Scientific results abounded as well, but were not its primary product. Timely development of DSN capabilities was the major result. Preparations for a radar observation at the DSN Technology Development Field Site bore many resemblances to those for a spacecraft planetary encounter, since the radar observations could only be successful during the few days when the Earth and the radar target were closest together.
In the conventional formulation of the radar sensitivity equations, that sensitivity depends upon the Aperture, Temperature, Power, and Gain of the system elements. Here, aperture refers to the effective size, or collecting area and efficiency of the receiving antenna, and temperature is a way of referring to the noise in the receiving system, where a lower temperature means a lesser noise; power refers to the raw power level from the transmitter, and gain is the effective gain of the transmitting antenna, which depends in turn upon its size, its surface efficiency, and the frequency of the transmitted signal. Where the same antenna is used to both transmit and receive, the antenna size and efficiency appear twice in the radar equations.
Significant improvements to the DSN's capability for telemetry reception were to come from the move upward in frequency from S-band (2 GHz) to X-band (8 GHz) on the large 64-m antennas. Performance of these antennas at the higher frequencies and the ability to successfully point them were uncertain, however, and these uncertainties would best be removed by radar observations before the first spacecraft with X-band capabilities were launched. The radar had obvious benefit from the large antenna and the higher frequency.
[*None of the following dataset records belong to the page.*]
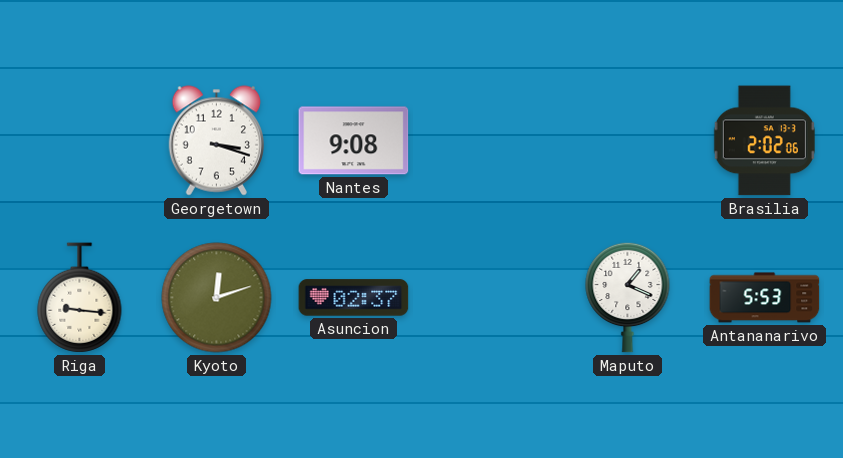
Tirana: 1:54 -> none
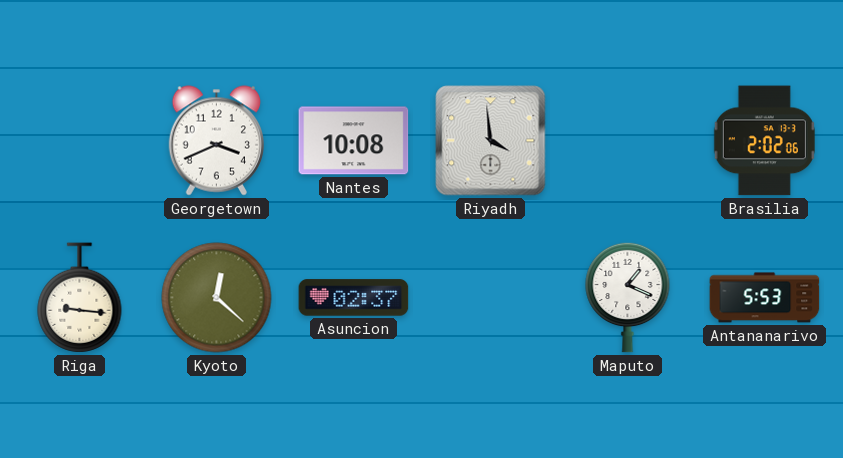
Georgetown: 3:18 -> 3:41
Nantes: 9:08 -> 10:08
Riyadh: none -> 3:59
Kyoto: 12:12 -> 12:22
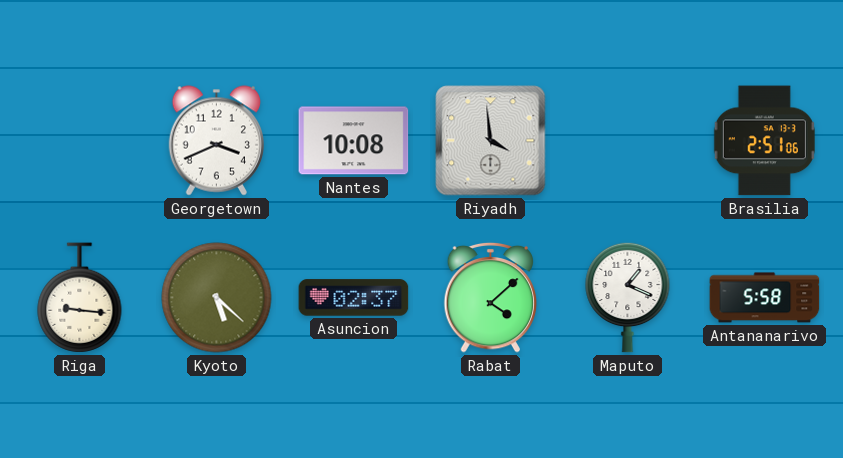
Brasilia: 2:02 -> 2:51
Kyoto: 12:22 -> 5:22
Rabat: none -> 4:08
Antananarivo: 5:53 -> 5:58
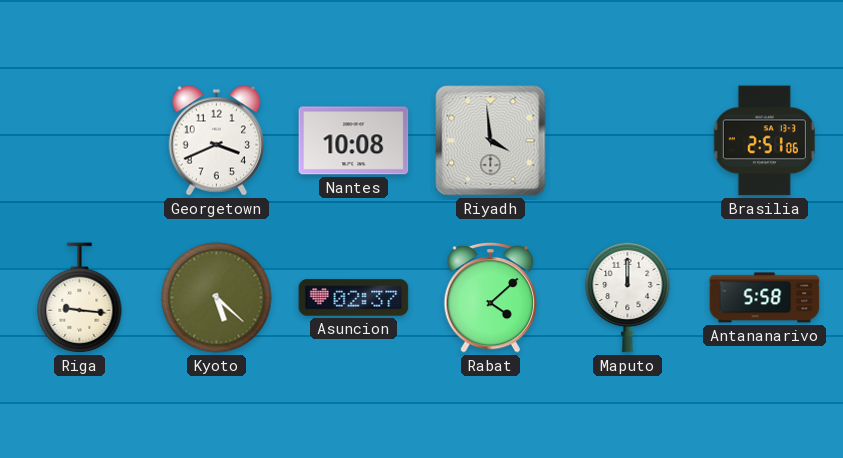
Maputo: 1:19 -> 12:00
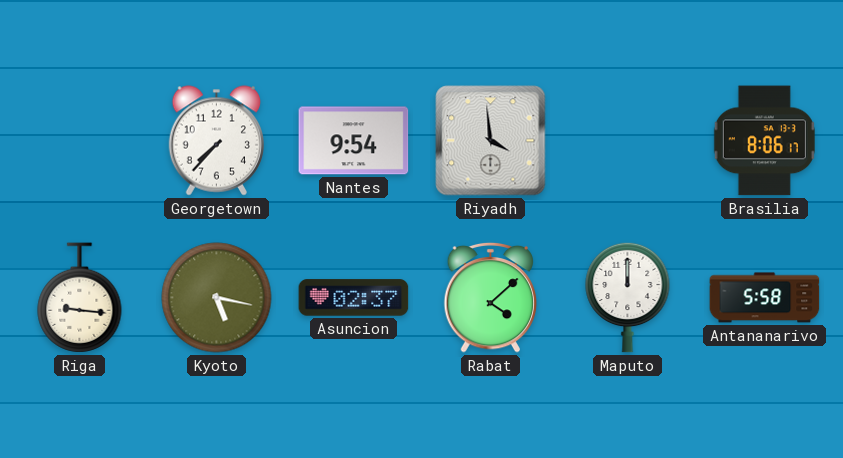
Georgetown: 3:41 -> 7:37
Nantes: 10:08 -> 9:54
Brasilia: 2:51 -> 8:06
Kyoto: 5:22 -> 5:17
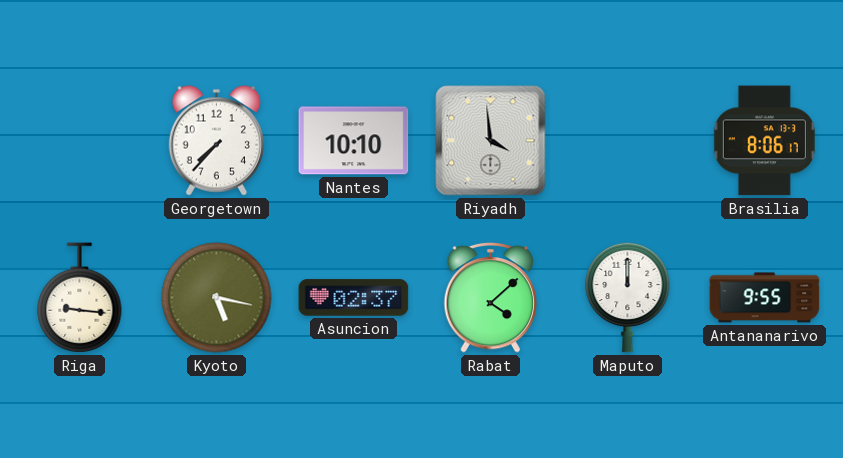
Nantes: 9:54 -> 10:10
Antananarivo: 5:58 -> 9:55
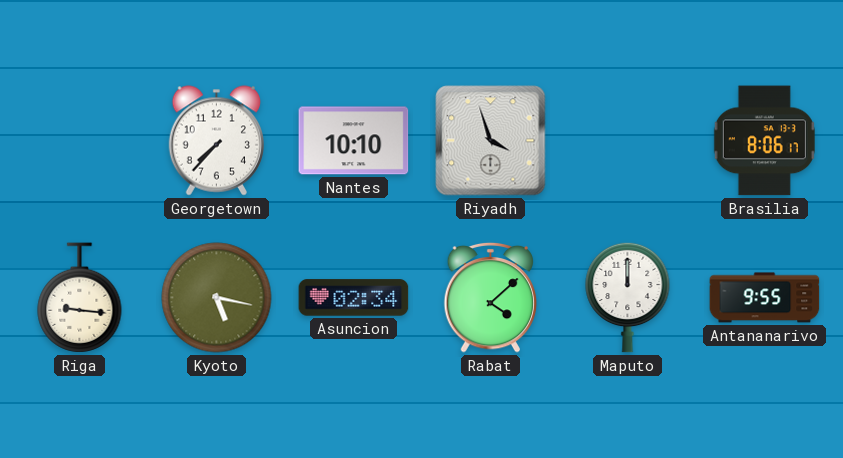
Riyadh: 3:59 -> 3:57
Asuncion: 02:37 -> 02:34
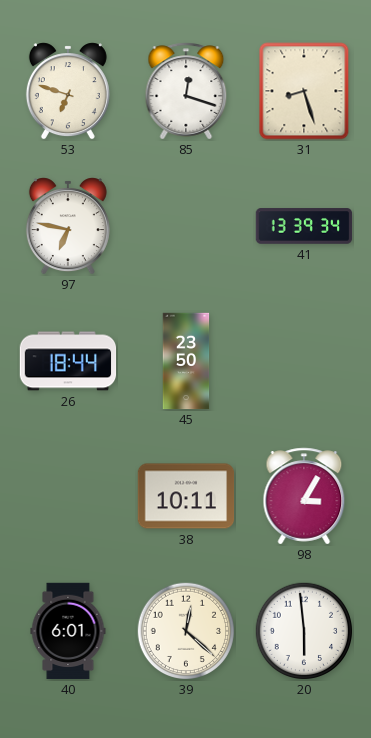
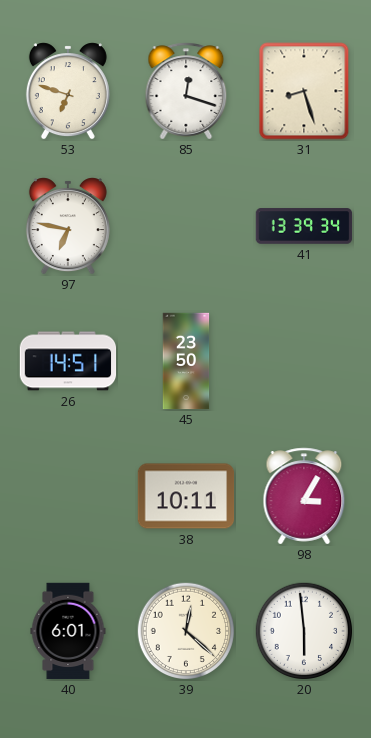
26: 18:44 -> 14:51
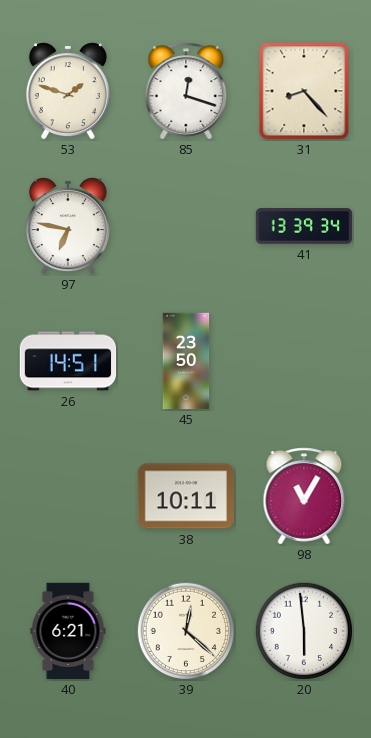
53: 6:48 -> 1:48
31: 8:27 -> 8:23
98: 3:05 -> 11:05
40: 6:01 -> 6:21
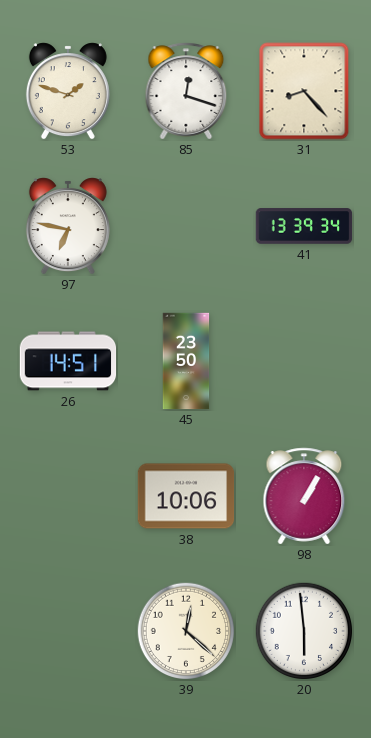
38: 10:11 -> 10:06
98: 11:05 -> 1:05
40: 6:21 -> none
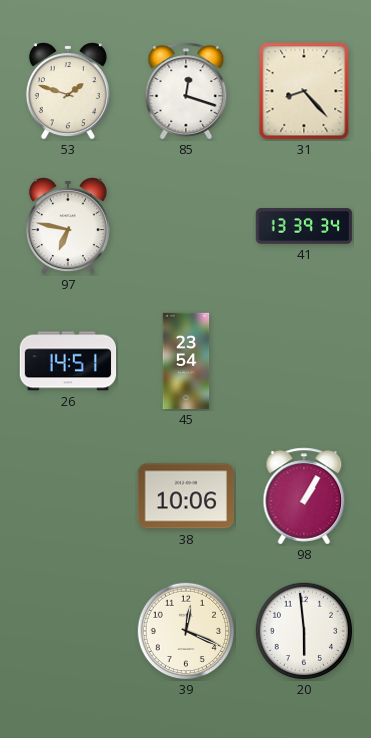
45: 23:50 -> 23:54
39: 12:22 -> 12:19
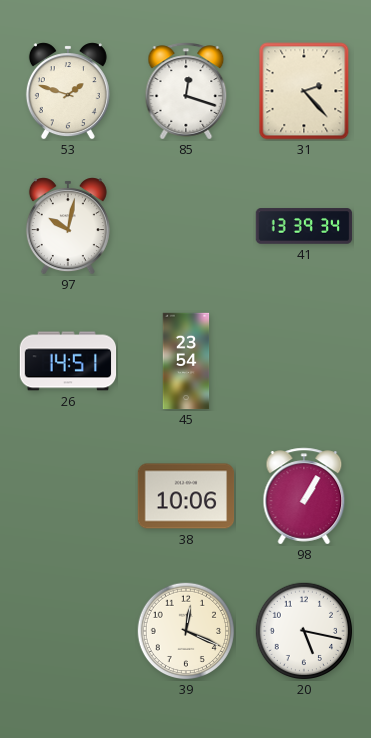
31: 8:23 -> 2:23
97: 6:47 -> 10:02
20: 5:59 -> 5:17
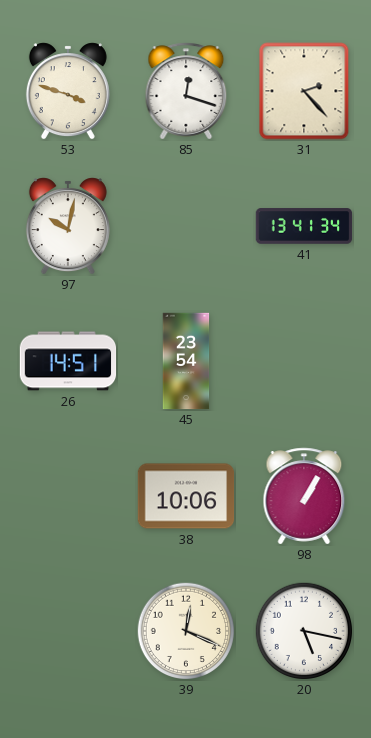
53: 1:48 -> 3:48
41: 13:39 -> 13:41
The first flight experiment for X-band was scheduled to be on MVM 73. Successful radar observations from the Goldstone 64-m antenna demonstrated that the challenge of operating the large antennas at the higher X-band frequency could be surmounted.
High-power transmitters were needed by the DSN for its emergency forward-link functions, but were plagued by problems such as arcing in the waveguide path when power densities became too high. High-power transmitters were essential for the radar to "see" at increased distances and with increased resolution. Intense development efforts at the DSN Technology Development Field Site could take place without interference or risk to spacecraft support in the Network. Successful resolution of the high-power problems for the radar under the Advanced Systems Program became the successful implementation of the high-power capability needed by the Network.
Low-noise amplifiers were needed by the DSN to increase data return from distant spacecraft. Low-noise amplifiers were essential for the radar to enable it to detect echoes from increasingly distant targets or to provide for increased resolution of already detectable targets. The appetite of the radar system for increasingly lower noise levels provided a motivator for the Advanced Systems Program to develop the extremely low-noise TWM amplifiers that would be transferred for implementation throughout the DSN.
Digital systems technology was rapidly evolving during this period and would play an increasing role in the developing DSN. Equipment developed by the Advanced Systems Program for its radar application included (1) digital encoders to provide for spatial resolution of parts of the radar echo, (2) computer-driven programmable oscillators to accommodate Doppler effects on the signal path from Earth-to-target-to-Earth, and (3) complex high-speed digital signal processing and spectrum analysis equipment. Much of the digital technology learned this way would transfer quickly to other parts of the signal processing work under the Advanced Systems Program and eventually into the operational DSN. Some of the elements would find direct application, such as the programmable oscillators, which became essential for maintaining contact with the Voyager 2 spacecraft, following a partial failure in its receiver soon after launch. And the signal analysis tools would be called on many times over the years to help respond to spacecraft emergencies.
Some of the products of the early radar observations (see adjacent Figure) were both scientific in nature and essential for providing information for the planning and execution of NASA's missions. One notable "first" is the direct measurement of the astronomical unit (AU), which is the mean orbital radius of the Earth, and, it sets the scale size for the distances in the solar system. The measurement was made in support of preparations for Mariner 2 to Venus and provided a correction of 66,000 km from conventional belief at that time. It also allowed corrections that brought the mission into the desired trajectory for its close flyby of the planet. The radar system was also used in qualifying potential Mars landing sites for the Viking landers, and continues to provide information about the position and motion of the planets, which is used to update the predicted orbits for the planets of the solar system.